Laina Emmanuel, Co-founder and CEO, holds an engineering degree from NIT Calicut, one of India’s premier technical institutions, and an MBA in Marketing and Healthcare from the Indian School of Business. She brings over 15 years of experience in healthcare management, policy, and consulting. Rimjhim Agrawal, Co-founder and CTO, studied at the Vellore Institute of Technology before completing her PhD in Machine Learning in Psychiatry at NIMHANS, the National Institute of Mental Health and Neuro Sciences in Bengaluru. Her doctoral research focused on brain imaging indicators and brain markers for psychiatric disorders, including schizophrenia and OCD, laying the scientific foundation for what would become VoxelBox.

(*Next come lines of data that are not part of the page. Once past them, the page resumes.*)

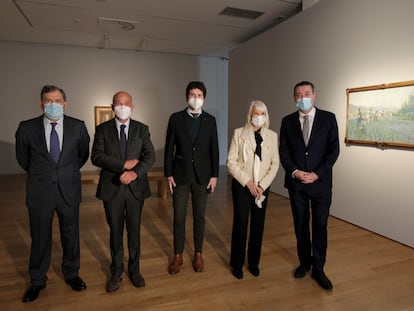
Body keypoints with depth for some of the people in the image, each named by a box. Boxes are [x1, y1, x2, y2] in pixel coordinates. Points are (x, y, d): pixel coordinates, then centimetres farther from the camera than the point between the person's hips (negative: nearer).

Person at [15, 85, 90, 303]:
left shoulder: (78, 127, -5)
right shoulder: (26, 128, -6)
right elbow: (22, 157, 10)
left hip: (69, 190, 1)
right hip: (39, 192, 0)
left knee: (71, 235, 14)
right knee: (40, 238, 13)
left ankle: (71, 274, 37)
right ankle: (37, 281, 36)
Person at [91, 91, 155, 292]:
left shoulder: (142, 129, 3)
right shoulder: (103, 129, 1)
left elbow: (150, 156, -5)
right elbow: (96, 157, -10)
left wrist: (135, 172, -22)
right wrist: (124, 165, -18)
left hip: (136, 187, 1)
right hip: (111, 188, 0)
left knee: (134, 231, 12)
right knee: (115, 232, 12)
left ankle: (134, 270, 31)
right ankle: (116, 272, 31)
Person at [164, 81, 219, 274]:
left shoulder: (210, 120, 2)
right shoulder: (176, 118, -1)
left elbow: (214, 149, 3)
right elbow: (169, 148, 0)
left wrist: (214, 175, -2)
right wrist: (168, 174, -4)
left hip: (202, 176, 1)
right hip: (180, 175, 0)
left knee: (199, 217, 11)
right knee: (179, 217, 7)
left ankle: (198, 254, 28)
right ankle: (178, 255, 24)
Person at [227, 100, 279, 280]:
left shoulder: (272, 136, 4)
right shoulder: (239, 133, -3)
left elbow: (275, 164, 3)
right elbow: (231, 162, -7)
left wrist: (262, 185, -8)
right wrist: (247, 182, -13)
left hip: (262, 187, 3)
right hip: (241, 185, -2)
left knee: (258, 225, 9)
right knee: (240, 224, 3)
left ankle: (253, 262, 29)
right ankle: (237, 264, 23)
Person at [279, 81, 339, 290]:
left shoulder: (328, 118, 0)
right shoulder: (288, 121, 5)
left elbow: (333, 150, -4)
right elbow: (283, 151, 2)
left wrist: (317, 174, -13)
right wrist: (294, 171, -12)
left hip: (321, 181, -1)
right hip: (296, 182, 2)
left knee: (320, 226, 5)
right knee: (300, 225, 12)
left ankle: (318, 269, 20)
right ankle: (304, 262, 29)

The two founders met through the Entrepreneur First accelerator in Bengaluru in 2019, where Agrawal’s deep research expertise combined with Emmanuel’s healthcare business experience to form the company. BrainSightAI has since been supported by the Google for Startups Accelerator India and the 3DEXPERIENCE Lab run by Dassault Systèmes, among others.

An NIT engineer, a NIMHANS-trained researcher, and a company now building technology used in operating theatres across India: this is precisely the kind of story the Ministry of Education’s spotlight is built to carry. Research-led ventures, rooted in Indian institutions, ready to compete on a global stage.